### Exercise goal
The material below contains a line with "1. **Importance in" and a line with "- Dilated (atrous)". Copy exactly those two lines and all lines between them.

************

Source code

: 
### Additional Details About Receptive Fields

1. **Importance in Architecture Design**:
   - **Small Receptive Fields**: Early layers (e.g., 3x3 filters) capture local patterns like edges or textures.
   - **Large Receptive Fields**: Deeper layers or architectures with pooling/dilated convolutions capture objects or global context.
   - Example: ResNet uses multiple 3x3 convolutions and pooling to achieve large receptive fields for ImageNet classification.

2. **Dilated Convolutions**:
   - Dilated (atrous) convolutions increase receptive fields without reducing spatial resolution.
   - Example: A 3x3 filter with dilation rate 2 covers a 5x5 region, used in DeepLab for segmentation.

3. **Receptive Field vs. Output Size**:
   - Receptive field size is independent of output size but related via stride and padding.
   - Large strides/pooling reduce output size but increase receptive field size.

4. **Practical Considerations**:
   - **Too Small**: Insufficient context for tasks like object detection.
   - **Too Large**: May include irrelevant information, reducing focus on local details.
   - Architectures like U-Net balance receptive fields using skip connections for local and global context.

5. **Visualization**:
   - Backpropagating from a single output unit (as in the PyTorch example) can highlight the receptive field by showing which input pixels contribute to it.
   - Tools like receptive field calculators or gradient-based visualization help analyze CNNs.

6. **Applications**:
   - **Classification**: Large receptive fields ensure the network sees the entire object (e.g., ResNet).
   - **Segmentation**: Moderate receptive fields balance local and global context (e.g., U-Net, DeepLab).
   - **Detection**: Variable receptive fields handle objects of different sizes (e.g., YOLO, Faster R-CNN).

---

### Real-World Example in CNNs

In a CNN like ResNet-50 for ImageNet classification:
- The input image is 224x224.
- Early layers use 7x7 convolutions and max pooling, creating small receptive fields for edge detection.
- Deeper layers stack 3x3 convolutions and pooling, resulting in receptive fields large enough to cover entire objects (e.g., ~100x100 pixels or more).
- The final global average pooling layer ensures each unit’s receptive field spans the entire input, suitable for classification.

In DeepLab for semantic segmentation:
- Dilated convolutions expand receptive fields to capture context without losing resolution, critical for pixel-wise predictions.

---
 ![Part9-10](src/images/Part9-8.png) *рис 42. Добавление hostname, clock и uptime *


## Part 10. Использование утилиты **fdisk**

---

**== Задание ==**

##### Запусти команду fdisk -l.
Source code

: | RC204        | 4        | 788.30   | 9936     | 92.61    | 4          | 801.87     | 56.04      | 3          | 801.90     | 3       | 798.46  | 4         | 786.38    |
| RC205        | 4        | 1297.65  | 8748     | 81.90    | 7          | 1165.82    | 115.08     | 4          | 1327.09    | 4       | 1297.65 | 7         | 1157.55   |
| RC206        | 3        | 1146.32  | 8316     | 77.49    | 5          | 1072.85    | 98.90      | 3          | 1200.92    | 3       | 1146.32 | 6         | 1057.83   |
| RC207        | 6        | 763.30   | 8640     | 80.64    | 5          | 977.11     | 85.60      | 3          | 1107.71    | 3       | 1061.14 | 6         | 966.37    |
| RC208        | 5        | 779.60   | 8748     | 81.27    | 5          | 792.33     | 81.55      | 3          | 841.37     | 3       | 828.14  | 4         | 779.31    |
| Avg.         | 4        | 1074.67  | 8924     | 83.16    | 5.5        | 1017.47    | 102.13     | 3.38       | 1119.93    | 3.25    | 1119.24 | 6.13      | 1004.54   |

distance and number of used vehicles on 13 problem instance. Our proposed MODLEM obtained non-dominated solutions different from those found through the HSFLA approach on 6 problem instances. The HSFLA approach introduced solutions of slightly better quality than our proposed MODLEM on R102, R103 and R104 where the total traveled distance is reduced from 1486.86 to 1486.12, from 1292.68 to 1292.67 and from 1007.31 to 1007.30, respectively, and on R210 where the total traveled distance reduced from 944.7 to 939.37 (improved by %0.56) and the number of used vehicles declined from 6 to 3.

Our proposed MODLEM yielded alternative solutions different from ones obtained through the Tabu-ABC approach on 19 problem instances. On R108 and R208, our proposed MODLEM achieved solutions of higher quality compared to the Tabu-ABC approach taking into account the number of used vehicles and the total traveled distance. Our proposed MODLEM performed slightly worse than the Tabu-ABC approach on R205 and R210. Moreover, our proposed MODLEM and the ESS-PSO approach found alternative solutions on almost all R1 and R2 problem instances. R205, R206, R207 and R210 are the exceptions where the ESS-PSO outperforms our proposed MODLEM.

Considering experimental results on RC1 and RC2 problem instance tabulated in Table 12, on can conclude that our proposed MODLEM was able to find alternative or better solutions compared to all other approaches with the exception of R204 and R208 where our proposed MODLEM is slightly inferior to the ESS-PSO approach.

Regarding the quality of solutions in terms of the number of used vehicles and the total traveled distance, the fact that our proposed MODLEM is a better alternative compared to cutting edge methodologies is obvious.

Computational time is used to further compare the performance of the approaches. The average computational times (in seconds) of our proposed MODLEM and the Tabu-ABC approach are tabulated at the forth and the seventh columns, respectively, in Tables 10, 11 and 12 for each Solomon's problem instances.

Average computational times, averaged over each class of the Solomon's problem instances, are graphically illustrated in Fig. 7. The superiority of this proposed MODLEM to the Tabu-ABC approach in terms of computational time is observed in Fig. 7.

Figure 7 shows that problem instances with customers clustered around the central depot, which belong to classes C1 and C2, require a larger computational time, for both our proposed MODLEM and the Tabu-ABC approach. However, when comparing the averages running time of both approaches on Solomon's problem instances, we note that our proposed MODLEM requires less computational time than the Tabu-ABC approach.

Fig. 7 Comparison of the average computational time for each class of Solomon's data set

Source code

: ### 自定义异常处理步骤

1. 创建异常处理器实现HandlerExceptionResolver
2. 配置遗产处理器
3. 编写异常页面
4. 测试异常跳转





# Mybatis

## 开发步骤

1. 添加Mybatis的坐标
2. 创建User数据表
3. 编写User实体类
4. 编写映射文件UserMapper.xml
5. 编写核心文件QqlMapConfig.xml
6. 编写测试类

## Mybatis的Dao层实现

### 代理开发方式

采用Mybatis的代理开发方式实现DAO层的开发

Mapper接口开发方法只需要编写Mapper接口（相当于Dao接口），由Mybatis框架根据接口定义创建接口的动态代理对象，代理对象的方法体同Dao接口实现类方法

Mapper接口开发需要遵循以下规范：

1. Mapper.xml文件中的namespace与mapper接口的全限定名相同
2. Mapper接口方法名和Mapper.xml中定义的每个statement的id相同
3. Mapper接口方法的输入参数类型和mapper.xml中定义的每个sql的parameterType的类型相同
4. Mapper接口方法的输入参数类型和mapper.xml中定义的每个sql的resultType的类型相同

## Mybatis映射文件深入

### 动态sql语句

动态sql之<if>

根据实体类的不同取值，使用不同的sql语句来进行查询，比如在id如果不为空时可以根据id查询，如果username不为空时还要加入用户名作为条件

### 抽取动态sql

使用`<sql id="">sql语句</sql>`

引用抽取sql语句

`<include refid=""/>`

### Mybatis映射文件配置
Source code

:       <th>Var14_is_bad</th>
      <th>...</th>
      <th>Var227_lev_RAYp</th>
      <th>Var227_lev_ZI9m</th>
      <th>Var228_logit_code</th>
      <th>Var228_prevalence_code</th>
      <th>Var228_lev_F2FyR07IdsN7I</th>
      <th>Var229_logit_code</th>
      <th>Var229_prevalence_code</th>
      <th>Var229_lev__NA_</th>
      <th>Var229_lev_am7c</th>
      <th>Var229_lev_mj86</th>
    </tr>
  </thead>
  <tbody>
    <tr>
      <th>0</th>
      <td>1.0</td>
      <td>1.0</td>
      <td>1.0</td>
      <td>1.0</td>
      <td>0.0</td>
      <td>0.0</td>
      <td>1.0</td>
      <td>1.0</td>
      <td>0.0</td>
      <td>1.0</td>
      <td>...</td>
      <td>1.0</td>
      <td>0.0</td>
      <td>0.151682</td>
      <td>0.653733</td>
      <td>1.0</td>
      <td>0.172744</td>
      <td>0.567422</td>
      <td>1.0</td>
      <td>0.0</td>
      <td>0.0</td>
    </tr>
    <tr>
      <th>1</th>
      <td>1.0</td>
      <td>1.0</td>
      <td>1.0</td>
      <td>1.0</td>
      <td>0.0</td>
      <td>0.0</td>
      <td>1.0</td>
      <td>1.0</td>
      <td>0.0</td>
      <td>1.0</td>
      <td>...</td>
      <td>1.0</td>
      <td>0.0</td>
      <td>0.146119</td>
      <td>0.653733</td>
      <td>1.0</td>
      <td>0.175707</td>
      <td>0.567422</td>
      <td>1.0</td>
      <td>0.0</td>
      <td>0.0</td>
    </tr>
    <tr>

************

### Answer to the exercise
1. **Importance in Architecture Design**:
   - **Small Receptive Fields**: Early layers (e.g., 3x3 filters) capture local patterns like edges or textures.
   - **Large Receptive Fields**: Deeper layers or architectures with pooling/dilated convolutions capture objects or global context.
   - Example: ResNet uses multiple 3x3 convolutions and pooling to achieve large receptive fields for ImageNet classification.

2. **Dilated Convolutions**:
   - Dilated (atrous) convolutions increase receptive fields without reducing spatial resolution.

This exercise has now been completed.